Mobilizing and Efficient Allocation of Financial Resources for Economic Groups in the New Context

April 14, 2026


On the afternoon of April 13, at the Conference “40 Years of Reform: The Leading Role of Economic Groups” organized by The Investor Magazine, Mr. Nguyen Quang Thuan, Executive Chairman of FiinGroup and FiinRatings, delivered a presentation on capital mobilization and allocation for Vietnamese economic groups in the new context.

Key highlights from the presentation include:

🔹 To support stronger investment by the private sector in general, and by economic groups in particular, expanding fundraising through the debt capital market, including corporate bonds, will be a decisive factor in financing corporate investment and thereby supporting economic growth.
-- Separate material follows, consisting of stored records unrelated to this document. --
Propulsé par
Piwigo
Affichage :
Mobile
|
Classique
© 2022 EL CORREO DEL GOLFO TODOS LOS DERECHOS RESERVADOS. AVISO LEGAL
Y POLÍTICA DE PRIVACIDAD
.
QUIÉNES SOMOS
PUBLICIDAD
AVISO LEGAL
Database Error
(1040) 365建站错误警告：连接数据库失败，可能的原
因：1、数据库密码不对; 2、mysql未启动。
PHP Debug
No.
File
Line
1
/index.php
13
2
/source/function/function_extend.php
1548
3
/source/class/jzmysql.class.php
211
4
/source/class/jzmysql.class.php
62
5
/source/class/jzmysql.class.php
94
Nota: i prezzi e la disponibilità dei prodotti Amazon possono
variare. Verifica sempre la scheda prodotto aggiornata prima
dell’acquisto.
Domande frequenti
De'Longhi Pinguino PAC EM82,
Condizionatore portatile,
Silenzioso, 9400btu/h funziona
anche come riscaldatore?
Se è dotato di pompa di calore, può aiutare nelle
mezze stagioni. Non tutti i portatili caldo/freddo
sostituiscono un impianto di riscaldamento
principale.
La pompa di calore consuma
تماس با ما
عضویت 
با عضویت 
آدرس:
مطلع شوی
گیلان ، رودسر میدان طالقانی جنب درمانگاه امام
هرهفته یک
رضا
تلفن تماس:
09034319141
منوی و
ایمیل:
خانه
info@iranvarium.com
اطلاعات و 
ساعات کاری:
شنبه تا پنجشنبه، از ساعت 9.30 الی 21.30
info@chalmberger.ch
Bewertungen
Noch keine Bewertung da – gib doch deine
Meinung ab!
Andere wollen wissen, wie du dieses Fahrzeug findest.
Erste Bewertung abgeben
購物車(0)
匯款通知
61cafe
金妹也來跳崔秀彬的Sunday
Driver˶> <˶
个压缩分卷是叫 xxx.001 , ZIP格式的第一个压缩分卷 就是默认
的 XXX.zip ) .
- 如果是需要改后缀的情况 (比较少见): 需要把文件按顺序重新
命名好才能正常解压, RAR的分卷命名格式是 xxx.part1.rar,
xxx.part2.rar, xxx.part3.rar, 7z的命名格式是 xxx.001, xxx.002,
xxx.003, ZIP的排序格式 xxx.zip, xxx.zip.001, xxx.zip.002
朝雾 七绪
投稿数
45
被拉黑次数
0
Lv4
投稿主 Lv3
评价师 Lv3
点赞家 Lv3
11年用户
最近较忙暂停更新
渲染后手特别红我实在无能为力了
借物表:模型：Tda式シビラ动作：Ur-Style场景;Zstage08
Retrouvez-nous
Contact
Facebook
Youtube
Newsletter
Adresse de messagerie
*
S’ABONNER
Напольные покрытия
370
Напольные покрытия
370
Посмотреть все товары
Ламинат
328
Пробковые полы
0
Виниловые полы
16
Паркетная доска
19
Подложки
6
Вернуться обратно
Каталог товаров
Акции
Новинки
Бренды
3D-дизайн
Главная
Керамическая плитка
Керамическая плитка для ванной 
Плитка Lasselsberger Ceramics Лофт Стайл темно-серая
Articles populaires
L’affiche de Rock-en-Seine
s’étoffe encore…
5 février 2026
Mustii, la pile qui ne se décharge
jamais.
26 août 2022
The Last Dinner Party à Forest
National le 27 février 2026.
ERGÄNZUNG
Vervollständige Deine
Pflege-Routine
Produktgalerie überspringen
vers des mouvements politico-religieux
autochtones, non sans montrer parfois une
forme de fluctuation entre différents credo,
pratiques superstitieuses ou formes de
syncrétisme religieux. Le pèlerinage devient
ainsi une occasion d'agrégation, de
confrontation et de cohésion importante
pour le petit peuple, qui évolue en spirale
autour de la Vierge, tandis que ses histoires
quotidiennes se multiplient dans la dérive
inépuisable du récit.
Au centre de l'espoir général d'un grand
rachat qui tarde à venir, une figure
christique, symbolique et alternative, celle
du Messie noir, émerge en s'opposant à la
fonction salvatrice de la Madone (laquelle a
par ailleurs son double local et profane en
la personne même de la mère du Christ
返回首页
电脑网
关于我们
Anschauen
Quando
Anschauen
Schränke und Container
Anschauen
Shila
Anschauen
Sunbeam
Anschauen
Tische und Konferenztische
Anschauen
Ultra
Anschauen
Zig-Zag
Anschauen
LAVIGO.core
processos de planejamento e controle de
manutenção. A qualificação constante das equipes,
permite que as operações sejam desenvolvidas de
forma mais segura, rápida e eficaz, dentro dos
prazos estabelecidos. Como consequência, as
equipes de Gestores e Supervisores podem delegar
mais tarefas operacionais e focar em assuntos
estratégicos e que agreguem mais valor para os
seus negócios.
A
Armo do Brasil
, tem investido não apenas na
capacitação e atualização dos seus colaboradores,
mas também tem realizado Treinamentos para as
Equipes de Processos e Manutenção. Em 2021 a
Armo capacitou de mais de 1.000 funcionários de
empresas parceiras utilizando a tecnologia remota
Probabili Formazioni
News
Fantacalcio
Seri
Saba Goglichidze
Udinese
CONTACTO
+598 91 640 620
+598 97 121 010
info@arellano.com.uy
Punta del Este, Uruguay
🔹 Total capital demand is estimated at approximately VND 38.5 quadrillion over the next five years, of which the private sector will need to mobilize around VND 30 quadrillion, equivalent to an average of roughly VND 6 quadrillion per year. Meanwhile, the banking system is targeting credit growth of around 15% in 2026, implying credit supply of approximately VND 2.8 quadrillion, based on estimated changes in outstanding credit balances. Accordingly, the remaining VND 3.2 quadrillion is expected to come from other channels, including FDI (around VND 0.7 quadrillion), equity market fundraising (around VND 0.2 quadrillion, including IPOs). The remaining VND 2.3 quadrillion is expected to come from debt financing channels, including domestic corporate bonds, syndicated loans, and international bonds.

🔹 However, the way growth is financed is equally important and has significant implications for the sustainable development of economic groups. This includes how the banking sector can strengthen its capital base or improve capital buffers to support longer-term lending aligned with project characteristicss; how bond maturities can be extended; and how more fixed-rate mechanisms can be developed instead of the current practice of pricing linked to deposit rate movements. These will be important preconditions for financial system stability and the sustainable development of economic groups.

🔹 Based on an assessment of the financial performance of both private conglomerates and state-owned enterprises, Mr. Thuan also proposed several strategic recommendations to support more efficient capital mobilization and allocation, including:

  • Enhancing the bankability of large-scale projects for financing structures such as project finance and PPP bonds, while laying out the groundwork for the establishment of large-scale infrastructure investment funds.
  • Further reforming the debt capital market, with a particular focus on corporate bonds, improving the sovereign credit rating, and introducing new capital market instruments.
  • The Government could consider establishing national investment funds, as seen in a number of other countries.



Mr. Thuan also emphasized: “Corporates, especially large groups, should not remain merely users of capital, but should become central players in mobilizing and allocating capital for Vietnam’s strategic sectors.”